Hier wird das
Motto des Festivals zum makabren Programm: Der Dokumentarfilm Wadim ist
wirklich krass. Da kullerte auch bei Guenter Krass (der geneigte Leser wird
sich ungläubig die Äuglein reiben) die ein oder andere Träne, es entfleuchte
ein empörtes Schnauben oder die Schamesröte stand im Gesicht.
Ist es denn
wirklich möglich, dass so viele Menschen in unserem Land leben, die eigentlich
heimatlos sind? Sie besitzen keine Staatsbürgerschaft, suchen in Deutschland
Asyl und stoßen doch immer wieder nur auf erbarmungslose Behörden, für die sie
eine namen- und gesichtslose Masse bilden.
Derzeit leben hier 87.000 Menschen,
die nur eine Duldung besitzen. Das bedeutet, ihre Abschiebung ist nur
vorrübergehend ausgesetzt, hierbei kann es sich um Monate, Wochen, oder nur um
Tage handeln. Ist die Duldung abgelaufen, müssen sie sich in der
Ausländerbehörde anstellen und hoffen, dass sie eine weitere Duldung genehmigt
bekommen, sonst werden sie mit sofortiger Wirkung abgeschoben. In der Behörde
herrschen unmenschliche Zustände: Die Asylanten drängen und drängeln,
zerquetschen sich fast gegenseitig. Krass? Ja.
Und mittendrin
die vierköpfige Familie K. Wadim, seine Eltern und sein Bruder. Wadim ist tot –
Suizid, hier in Hamburg. Wie es dazu kam, das erzählt uns der Film von Carsten
Rau und Hauke Wendler. Es geht hier nicht um das Warum, denn das scheint allen
klar. Dem Zuschauer auch, wenn er den Saal verlässt. Merkwürdig, einen
Selbstmord zu verstehen.
Familie K. kommt
nach Deutschland, als Wadim sechs ist, er wächst in Deutschland auf und
integriert sich perfekt, fühlt sich hier zu Hause, Hamburg ist seine Heimat.

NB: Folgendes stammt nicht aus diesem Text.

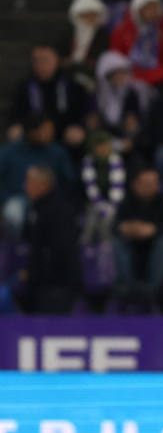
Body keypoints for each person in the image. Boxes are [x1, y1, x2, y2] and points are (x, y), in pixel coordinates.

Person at [16, 165, 81, 315]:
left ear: (43, 185)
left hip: (58, 284)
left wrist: (36, 272)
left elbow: (62, 250)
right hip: (38, 282)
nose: (25, 186)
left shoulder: (60, 211)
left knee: (53, 327)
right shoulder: (33, 208)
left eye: (29, 182)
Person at [112, 167, 163, 314]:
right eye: (145, 183)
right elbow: (115, 227)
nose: (150, 187)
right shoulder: (126, 202)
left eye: (153, 183)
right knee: (117, 243)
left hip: (158, 254)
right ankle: (127, 287)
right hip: (133, 251)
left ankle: (152, 291)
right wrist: (127, 228)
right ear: (135, 185)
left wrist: (154, 230)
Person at [7, 44, 87, 145]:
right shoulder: (25, 86)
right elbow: (16, 113)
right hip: (33, 132)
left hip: (63, 132)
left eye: (45, 60)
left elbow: (79, 113)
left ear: (56, 61)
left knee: (76, 135)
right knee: (15, 133)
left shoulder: (72, 85)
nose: (41, 65)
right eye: (36, 60)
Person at [110, 0, 163, 86]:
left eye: (154, 7)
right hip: (129, 75)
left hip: (160, 76)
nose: (152, 11)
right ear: (138, 9)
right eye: (147, 7)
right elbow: (115, 59)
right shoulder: (122, 31)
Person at [57, 0, 110, 89]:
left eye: (93, 15)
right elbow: (60, 53)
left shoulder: (101, 34)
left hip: (90, 72)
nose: (90, 19)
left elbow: (101, 55)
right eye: (86, 15)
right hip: (68, 71)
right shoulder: (68, 32)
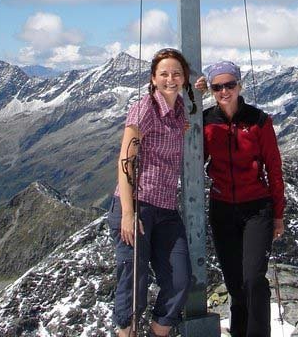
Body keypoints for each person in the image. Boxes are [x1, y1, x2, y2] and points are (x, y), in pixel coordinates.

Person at [108, 48, 195, 337]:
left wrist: (205, 85)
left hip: (167, 209)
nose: (171, 79)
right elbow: (125, 162)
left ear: (184, 78)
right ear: (153, 79)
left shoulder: (181, 108)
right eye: (164, 74)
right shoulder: (144, 108)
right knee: (134, 285)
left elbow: (197, 92)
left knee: (179, 279)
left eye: (176, 73)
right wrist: (129, 214)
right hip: (137, 204)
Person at [196, 61, 285, 337]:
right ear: (211, 90)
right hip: (222, 209)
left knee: (253, 279)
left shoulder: (259, 121)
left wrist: (278, 215)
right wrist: (193, 98)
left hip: (257, 208)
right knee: (235, 284)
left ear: (239, 85)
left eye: (230, 85)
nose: (225, 91)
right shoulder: (206, 121)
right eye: (217, 86)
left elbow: (274, 168)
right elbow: (195, 156)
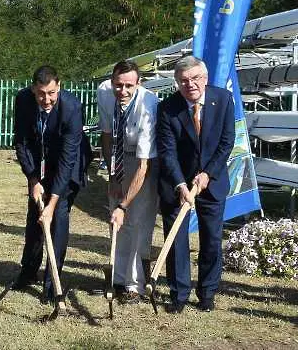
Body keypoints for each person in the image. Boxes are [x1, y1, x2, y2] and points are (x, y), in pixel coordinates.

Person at [157, 56, 234, 313]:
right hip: (177, 183)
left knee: (211, 239)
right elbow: (167, 151)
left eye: (195, 78)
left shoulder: (222, 100)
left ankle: (207, 292)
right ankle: (178, 294)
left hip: (211, 183)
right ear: (177, 83)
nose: (190, 84)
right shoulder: (168, 107)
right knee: (176, 239)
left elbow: (226, 142)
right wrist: (180, 184)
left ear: (205, 78)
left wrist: (207, 175)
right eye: (183, 81)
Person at [12, 65, 89, 301]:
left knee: (57, 219)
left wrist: (52, 204)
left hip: (68, 163)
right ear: (33, 89)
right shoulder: (23, 100)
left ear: (59, 86)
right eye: (41, 94)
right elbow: (22, 142)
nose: (47, 99)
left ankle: (51, 283)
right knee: (35, 216)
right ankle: (27, 272)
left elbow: (68, 160)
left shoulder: (72, 108)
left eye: (52, 93)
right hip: (39, 162)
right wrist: (33, 180)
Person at [98, 60, 159, 304]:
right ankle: (118, 277)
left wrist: (124, 203)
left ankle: (136, 284)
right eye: (118, 85)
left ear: (139, 84)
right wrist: (112, 176)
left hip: (144, 162)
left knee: (136, 222)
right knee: (116, 222)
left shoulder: (148, 105)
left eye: (128, 86)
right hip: (118, 159)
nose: (122, 91)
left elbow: (144, 165)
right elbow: (106, 136)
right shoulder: (104, 92)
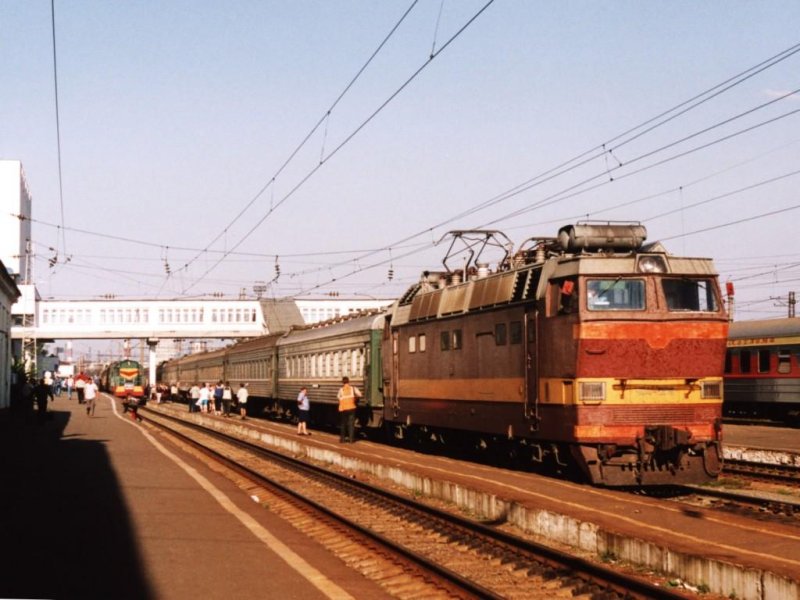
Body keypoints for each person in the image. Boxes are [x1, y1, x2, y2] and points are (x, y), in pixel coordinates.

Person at [337, 377, 361, 443]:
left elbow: (338, 397)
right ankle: (351, 440)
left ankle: (342, 439)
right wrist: (355, 398)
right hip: (352, 408)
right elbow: (360, 394)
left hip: (344, 409)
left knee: (343, 424)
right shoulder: (353, 388)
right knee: (351, 424)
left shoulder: (341, 390)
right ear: (348, 381)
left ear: (343, 382)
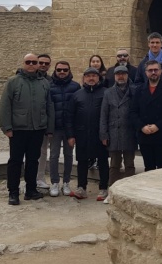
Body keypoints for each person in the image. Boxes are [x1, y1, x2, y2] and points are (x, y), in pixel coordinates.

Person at [0, 53, 55, 206]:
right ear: (23, 63)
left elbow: (49, 106)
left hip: (37, 129)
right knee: (15, 161)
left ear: (38, 64)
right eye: (28, 62)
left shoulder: (44, 83)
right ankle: (13, 192)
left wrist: (49, 128)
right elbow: (5, 106)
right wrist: (7, 127)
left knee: (33, 161)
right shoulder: (13, 82)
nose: (31, 64)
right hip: (18, 129)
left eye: (34, 62)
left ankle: (31, 190)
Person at [66, 67, 108, 201]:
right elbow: (69, 116)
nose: (91, 78)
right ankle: (81, 188)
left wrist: (106, 134)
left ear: (98, 78)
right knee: (82, 161)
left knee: (102, 161)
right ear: (84, 78)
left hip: (100, 134)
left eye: (94, 76)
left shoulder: (105, 93)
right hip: (82, 133)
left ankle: (103, 188)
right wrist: (70, 135)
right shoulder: (77, 95)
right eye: (88, 76)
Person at [130, 60, 162, 171]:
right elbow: (133, 112)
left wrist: (157, 126)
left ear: (160, 71)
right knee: (149, 169)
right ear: (146, 73)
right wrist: (142, 127)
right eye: (150, 70)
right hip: (145, 137)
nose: (153, 72)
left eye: (156, 70)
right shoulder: (139, 90)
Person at [100, 65, 136, 196]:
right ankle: (113, 191)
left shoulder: (134, 90)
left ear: (127, 75)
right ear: (114, 76)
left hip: (129, 132)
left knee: (129, 164)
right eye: (118, 74)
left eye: (123, 74)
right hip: (113, 132)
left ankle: (130, 191)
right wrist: (104, 134)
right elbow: (104, 115)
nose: (121, 76)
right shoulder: (108, 93)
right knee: (114, 164)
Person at [48, 60, 80, 197]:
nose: (62, 72)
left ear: (69, 71)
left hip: (69, 128)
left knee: (68, 156)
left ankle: (66, 182)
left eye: (65, 70)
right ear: (55, 71)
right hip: (55, 128)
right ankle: (55, 182)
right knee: (54, 156)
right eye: (59, 70)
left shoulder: (76, 87)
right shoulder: (49, 86)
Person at [35, 53, 52, 190]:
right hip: (26, 123)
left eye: (46, 63)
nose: (43, 65)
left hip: (43, 122)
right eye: (41, 62)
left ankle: (39, 178)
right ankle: (29, 179)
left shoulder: (50, 81)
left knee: (43, 151)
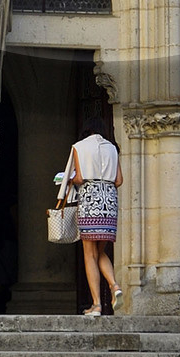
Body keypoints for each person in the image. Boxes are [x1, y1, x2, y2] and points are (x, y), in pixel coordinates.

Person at [59, 127, 121, 316]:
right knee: (99, 251)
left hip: (90, 200)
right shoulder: (112, 147)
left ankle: (96, 305)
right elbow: (118, 180)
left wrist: (68, 180)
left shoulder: (79, 146)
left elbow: (78, 177)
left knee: (89, 254)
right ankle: (114, 285)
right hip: (109, 201)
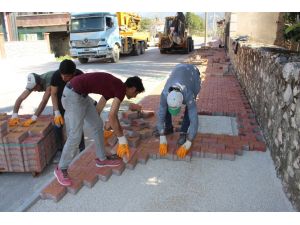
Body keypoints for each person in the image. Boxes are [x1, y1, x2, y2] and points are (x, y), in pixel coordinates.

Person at [54, 72, 145, 186]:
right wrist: (122, 139)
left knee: (97, 124)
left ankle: (102, 159)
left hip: (82, 96)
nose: (135, 96)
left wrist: (107, 128)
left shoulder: (115, 86)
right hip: (72, 96)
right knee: (75, 136)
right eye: (136, 93)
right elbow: (112, 115)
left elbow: (98, 108)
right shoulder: (120, 89)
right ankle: (61, 168)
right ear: (133, 88)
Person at [156, 63, 201, 159]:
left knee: (189, 111)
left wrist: (189, 141)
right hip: (178, 70)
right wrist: (161, 135)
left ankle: (183, 132)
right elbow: (161, 114)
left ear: (182, 101)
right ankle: (168, 128)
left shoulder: (189, 94)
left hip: (193, 74)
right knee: (164, 108)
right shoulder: (165, 94)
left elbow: (194, 119)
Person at [50, 59, 85, 163]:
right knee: (57, 126)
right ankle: (60, 150)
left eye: (67, 76)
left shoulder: (80, 75)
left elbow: (84, 94)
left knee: (77, 126)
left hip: (74, 105)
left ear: (73, 73)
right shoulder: (56, 76)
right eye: (62, 75)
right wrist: (56, 112)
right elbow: (53, 93)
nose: (64, 78)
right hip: (60, 105)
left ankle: (82, 148)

Doch der Schein trügt, sie müssen zu jeder Tages- und Nachtzeit mit ihrer
Abschiebung rechnen. Gebürtig kommt Wadim aus Lettland, aber die Familie hat
russische Wurzeln und die Russen werden dort nur als zweitklassige Menschen
betrachtet. Deshalb gingen sie nach Deutschland. Zwölf Jahre ständiges Bangen
und Sorgen hat die Eltern gezeichnet. Als die Beamten schließlich kommen, um
die Familie abzuschieben, schneidet sich Frau K. die Pulsadern auf. Wadim, der
zu dem Zeitpunkt volljährig ist, wird alleine nach Riga abgeschoben und steht
dort auf der Straße, ohne Geld, ohne überhaupt die Sprache zu sprechen.
Nach
einem Jahr kehrt er zurück zu seiner Familie, illegal, und zieht dann nach
kurzer Zeit weiter durch Europa, auf der rastlosen Suche nach einer Heimat,
einem Ort, wo er bleiben darf, doch jede beantragte Staatsbürgerschaft wird
abgelehnt.
2009 schließlich
reist er ein letztes Mal illegal nach Deutschland und im Januar 2010 stellt er
sich auf die Gleise der S-Bahn und wartet auf seinen Tod.
Dem Zuschauer
zeichnen Wadims Eltern, Lehrer und Freunde ein Portrait. Sie erzählen von
seinem Leben, seiner Angst und seiner Verzweiflung und der unerfüllten Hoffnung
einer ganzen Familie, dass sie endlich eine Heimat finden, in der sie
akzeptiert und aufgenommen, nicht bloß geduldet werden. Es geht aber auch um
deutsche Bürokratie, um die Steine, die den verzweifelten Asylbewerbern in den
Weg gelegt werden. Der Film macht nachdenklich und gleichzeitig wird dem
Publikum ein Spiegel vorgehalten. Die Dokumentation schließt mit den Worten von
Wadims Bruder, der den Film für eine gute Sache hält, es aber für utopisch
hält, dass sich dadurch irgendetwas ändert. Er würde bei den Menschen Mitleid
auslösen, doch einen Augenblick später kümmerten sie sich sowieso wieder nur um
sich selbst.
Es bleibt: ein
bitteres Gefühl und die Frage, warum es soweit kommen muss.